» **The task**
Each line of the data that mentions the string "lines" needs to be identified and copied.

++++ Information supplied

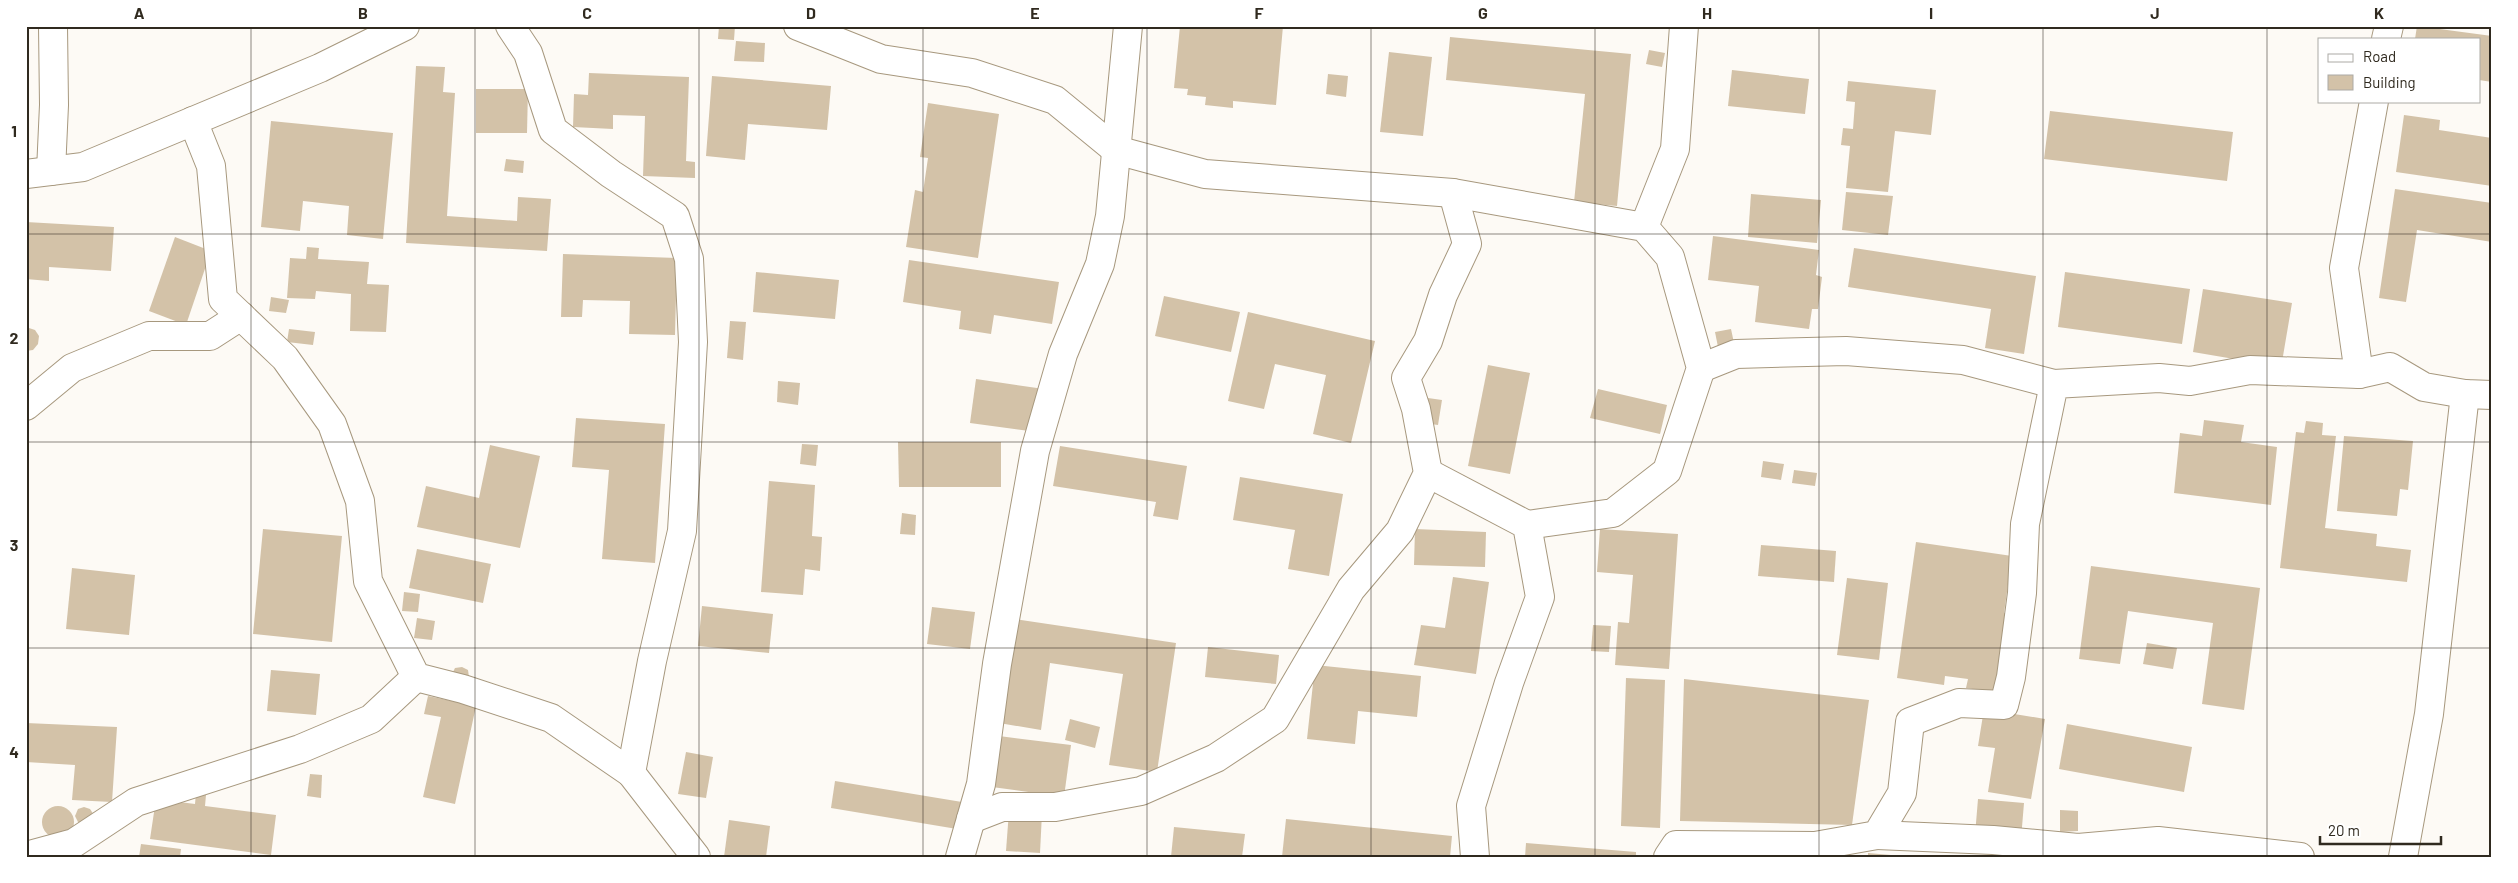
<svg xmlns="http://www.w3.org/2000/svg" width="2518" height="883" viewBox="0 0 2518 883" font-family="Barlow,sans-serif">
  <style>
    .building { fill: #d3c2a8 }
    .lines { fill: none; stroke-linecap: round; stroke-linejoin: round }
    .street-casing { stroke: #a7987e; stroke-width: 30 }
    .street { stroke: #fff; stroke-width: 28 }
    .grid { fill: none; stroke: #302a1f; stroke-width: 1; stroke-opacity: 0.55 }
    .neatline { fill: none; stroke: #302a1f; stroke-width: 2 }
    .grid-label { font-size: 16px; text-anchor: middle; font-weight: bold; fill: #302a1f }
  </style>
  <rect width="100%" height="100%" fill="#fdfaf5"/>
  <g class="building">
    <path d="M719,26H735L734,40L718,39Z"/>
    <path d="M1180,26H1283L1276,105L1233,101V108L1205,105L1206,97L1187,95L1188,89L1174,88Z"/>
    <path d="M2417,26L2492,36V82L2479,80V39H2415Z"/>
    <path d="M1450,37L1631,54L1617,206L1574,202L1585,94L1446,80Z"/>
    <path d="M736,41L765,43L764,62L734,61Z"/>
    <path d="M1649,50L1665,53L1662,67L1646,64Z"/>
    <path d="M1389,52L1432,57L1423,136L1380,132Z"/>
    <path d="M416,66L445,67L443,92L455,93L447,216L517,221L518,197L551,199L547,251L406,243Z"/>
    <path d="M1732,70L1809,79L1805,114L1728,106Z"/>
    <path d="M589,73L689,77L686,161L695,162V178L643,176L645,116L613,115V129L573,127L574,94L588,95Z"/>
    <path d="M1328,74L1348,76L1346,97L1326,94Z"/>
    <path d="M712,76L831,86L827,130L748,124L745,160L706,156Z"/>
    <path d="M1848,81L1936,90L1931,135L1895,131L1888,192L1846,188L1850,146L1841,145L1843,128L1853,129L1855,102L1846,101Z"/>
    <path d="M476,89H528L527,133H476Z"/>
    <path d="M928,103L999,114L978,258L906,247L915,190L923,192L928,158L920,157Z"/>
    <path d="M2050,111L2233,132L2227,181L2044,159Z"/>
    <path d="M2404,115L2440,120L2439,130L2492,138V186L2396,172Z"/>
    <path d="M271,121L393,133L383,239L347,235L349,206L303,201L300,231L261,227Z"/>
    <path d="M506,159L524,161L523,173L504,171Z"/>
    <path d="M2395,189L2492,203V242L2417,230L2406,302L2379,298Z"/>
    <path d="M1846,192L1893,196L1888,235L1842,230Z"/>
    <path d="M1751,194L1821,200L1817,243L1748,237Z"/>
    <path d="M26,222L114,227L111,271L49,267V281L26,279Z"/>
    <path d="M1713,236L1819,250L1816,275L1822,277L1818,309H1812L1809,329L1755,322L1759,286L1708,280Z"/>
    <path d="M175,237L211,251L186,325L149,311Z"/>
    <path d="M307,247L319,248L318,259L369,262L367,284L389,285L386,332L350,331L351,294L316,291L315,299L287,298L290,258L306,259Z"/>
    <path d="M1854,248L2036,276L2024,354L1985,348L1991,309L1848,287Z"/>
    <path d="M563,254L677,258L675,335L629,334L630,301L583,300L582,317H561Z"/>
    <path d="M909,260L1059,282L1052,324L994,315L991,334L959,329L961,311L903,302Z"/>
    <path d="M756,272L839,280L835,319L753,312Z"/>
    <path d="M2065,272L2190,289L2182,344L2058,327Z"/>
    <path d="M2203,289L2292,303L2282,362L2247,357L2246,361L2193,352Z"/>
    <path d="M1164,296L1240,312L1231,352L1155,336Z"/>
    <path d="M271,297L289,300L286,313L269,311Z"/>
    <path d="M1248,312L1375,341L1351,443L1313,434L1326,375L1275,364L1264,409L1228,401Z"/>
    <path d="M730,321L746,322L743,360L727,358Z"/>
    <path d="M26,327L35,330L39,336L38,344L33,350L26,351Z"/>
    <path d="M289,329L315,332L313,345L287,342Z"/>
    <path d="M1731,329L1734,343L1718,347L1715,332Z"/>
    <path d="M1488,365L1530,373L1510,474L1468,466Z"/>
    <path d="M976,379L1044,389L1037,432L970,423Z"/>
    <path d="M778,381L800,383L798,405L777,402Z"/>
    <path d="M1598,389L1667,405L1660,434L1590,418Z"/>
    <path d="M1428,398L1442,400L1438,425L1424,423Z"/>
    <path d="M576,418L665,424L655,563L602,559L609,470L572,467Z"/>
    <path d="M2204,420L2244,425L2241,442L2277,447L2271,505L2174,493L2180,433L2202,436Z"/>
    <path d="M2306,421L2323,423L2322,435L2336,436L2325,528L2377,534L2376,546L2411,550L2407,582L2280,568L2296,432L2304,433Z"/>
    <path d="M2344,436L2413,441L2408,490L2400,489L2397,516L2337,511Z"/>
    <path d="M898,442H1001V487H899Z"/>
    <path d="M802,444L818,445L816,466L800,464Z"/>
    <path d="M490,445L540,456L520,548L417,527L426,486L479,498Z"/>
    <path d="M1060,446L1187,466L1178,520L1153,516L1156,502L1053,486Z"/>
    <path d="M1763,461L1784,464L1781,480L1761,477Z"/>
    <path d="M1794,470L1817,473L1815,486L1792,483Z"/>
    <path d="M1240,477L1343,494L1329,576L1288,569L1295,530L1233,520Z"/>
    <path d="M769,481L815,485L812,536L822,537L820,571L805,569L803,595L761,592Z"/>
    <path d="M902,513L916,515L915,535L900,534Z"/>
    <path d="M263,529L342,536L332,642L253,634Z"/>
    <path d="M1415,529L1486,532L1485,567L1414,565Z"/>
    <path d="M1600,529L1678,534L1669,669L1615,665L1618,622L1629,623L1633,575L1597,572Z"/>
    <path d="M1916,542L2012,556L2004,613L2012,614L2000,693L1966,688L1968,679L1945,676L1944,685L1897,678Z"/>
    <path d="M1761,545L1836,551L1834,582L1758,576Z"/>
    <path d="M417,549L491,564L483,603L409,588Z"/>
    <path d="M2091,566L2260,588L2244,710L2202,704L2213,623L2128,611L2120,664L2079,659Z"/>
    <path d="M72,568L135,575L129,635L66,629Z"/>
    <path d="M1453,577L1489,582L1476,674L1414,665L1421,625L1445,628Z"/>
    <path d="M1847,578L1888,583L1879,660L1837,655Z"/>
    <path d="M404,592L420,594L418,612L402,611Z"/>
    <path d="M702,606L773,614L769,653L698,646Z"/>
    <path d="M932,607L975,612L970,649L927,644Z"/>
    <path d="M417,618L435,621L432,640L414,638Z"/>
    <path d="M1015,619L1176,643L1157,772L1109,765L1123,674L1050,663L1041,730L999,723Z"/>
    <path d="M1593,625L1611,626L1609,652L1591,651Z"/>
    <path d="M2147,643L2177,648L2173,669L2143,664Z"/>
    <path d="M1208,647L1279,655L1276,684L1205,677Z"/>
    <path d="M1315,665L1421,676L1417,717L1358,711L1355,744L1307,739Z"/>
    <path d="M462,667L468,670L469,677L452,674L455,668Z"/>
    <path d="M271,670L320,674L316,715L267,711Z"/>
    <path d="M1626,678L1665,680L1660,828L1621,826Z"/>
    <path d="M1684,679L1869,700L1852,825L1680,821Z"/>
    <path d="M428,696L476,706L455,804L423,797L441,717L424,714Z"/>
    <path d="M1984,709L2045,719L2031,799L1988,792L1995,748L1978,746Z"/>
    <path d="M1070,719L1100,727L1095,748L1065,740Z"/>
    <path d="M26,723L117,727L112,802L72,800L75,765L26,762Z"/>
    <path d="M2067,724L2192,747L2184,792L2059,769Z"/>
    <path d="M999,736L1071,745L1064,797L992,787Z"/>
    <path d="M686,752L713,757L706,798L678,794Z"/>
    <path d="M310,774L322,775L321,798L307,796Z"/>
    <path d="M835,781L962,802L957,829L831,808Z"/>
    <path d="M196,793L206,795L205,806L276,815L271,855L150,839L156,799L195,804Z"/>
    <path d="M1978,799L2024,803L2021,839L1975,835Z"/>
    <circle cx="58" cy="822" r="16"/>
    <path d="M84,807L90,809L94,815L85,824L78,822L75,816L78,809Z"/>
    <path d="M2060,810L2078,811V831L2060,832Z"/>
    <path d="M1009,811L1042,813L1040,853L1006,851Z"/>
    <path d="M1286,819L1452,836L1450,857H1282Z"/>
    <path d="M729,820L770,826L766,857H724Z"/>
    <path d="M1174,827L1245,834L1242,857H1171Z"/>
    <path d="M1526,843L1636,852V857H1525Z"/>
    <path d="M141,844L181,849L180,857H139Z"/>
    <path d="M1868,853L1891,855V857H1868Z"/>
  </g>
  <g class="lines">
    <defs>
      <g id="street">
        <path d="M510,26L528,53L553,130L611,174L675,216L689,259L693,342L682,531L652,661L631,773L696,857"/>
        <path d="M798,26L881,59L972,73L1055,100L1116,150L1205,174L1453,193L1644,227L1670,257L1701,368L1667,471L1613,513L1527,525"/>
        <path d="M2386,39L2389,26"/>
        <path d="M2374,101L2344,268L2359,374L2390,367L2424,387L2465,394L2492,395"/>
        <path d="M193,121L211,166L223,299L285,358L332,424L360,501L368,581L416,677L463,689L551,718L631,773"/>
        <path d="M51,171L54,105L53,26"/>
        <path d="M26,174L83,167L320,68L405,26"/>
        <path d="M1644,227L1675,149L1684,26"/>
        <path d="M1701,368L1736,354L1846,351L1963,360L2054,384"/>
        <path d="M26,406L72,368L149,336H210L241,316"/>
        <path d="M1428,473L1527,525L1540,597L1509,683L1471,806L1475,857"/>
        <path d="M971,819L1002,807H1055L1141,791L1216,758L1275,719L1351,589L1400,531L1428,473L1416,409L1406,378L1428,341L1443,295L1467,244L1453,193"/>
        <path d="M1877,835L1993,840L2078,848L2158,841L2300,857"/>
        <path d="M26,856L74,843L136,802L300,749L371,719L416,677"/>
        <path d="M960,857L981,784L997,664L1035,451L1063,354L1100,264L1110,216L1128,26"/>
        <path d="M1668,857L1676,845L1815,846L1877,835L1902,793L1910,722L1959,703L2004,705L2011,677L2022,593L2025,524L2054,384L2159,378L2190,381L2250,370L2359,374"/>
        <path d="M2403,857L2429,714L2465,394"/>
      </g>
    </defs>
    <use href="#street" class="street-casing"/>
    <use href="#street" class="street"/>
  </g>
  <path class="grid" d="M251,26V857M475,26V857M699,26V857M923,26V857M1147,26V857M1371,26V857M1595,26V857M1819,26V857M2043,26V857M2267,26V857M26,234H2492M26,442H2492M26,648H2492"/>
  <rect width="2518" height="883" fill="none" stroke="#ffffff" stroke-width="55"/>
  <rect x="2318" y="38" width="162" height="65" fill="#ffffff" stroke="#acaaa5"/>
  <rect x="2328" y="54" width="25" height="8" fill="#ffffff" stroke="#acaaa5"/>
  <text x="2363" y="62" font-size="15" fill="#302a1f">Road</text>
  <rect x="2328" y="75" width="25" height="15" fill="#d3c2a8" stroke="#acaaa5"/>
  <text x="2363" y="88" font-size="15" fill="#302a1f">Building</text>
  <path d="M2320 836v8h121v-8" fill="none" stroke="#302a1f" stroke-width="2.5"/>
  <text x="2328" y="836" font-size="15" fill="#302a1f" stroke="#ffffff" stroke-width="4" paint-order="stroke">20 m</text>
  <rect x="28" y="28" width="2462" height="828" class="neatline"/>
  <g class="grid-label">
    <text x="139" y="19">A</text>
    <text x="363" y="19">B</text>
    <text x="587" y="19">C</text>
    <text x="811" y="19">D</text>
    <text x="1035" y="19">E</text>
    <text x="1259" y="19">F</text>
    <text x="1483" y="19">G</text>
    <text x="1707" y="19">H</text>
    <text x="1931" y="19">I</text>
    <text x="2155" y="19">J</text>
    <text x="2379" y="19">K</text>
    <text x="14" y="137">1</text>
    <text x="14" y="344">2</text>
    <text x="14" y="551">3</text>
    <text x="14" y="758">4</text>
  </g>
</svg>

++++++++

» **Solution to this exercise**
    .lines { fill: none; stroke-linecap: round; stroke-linejoin: round }
  <g class="lines">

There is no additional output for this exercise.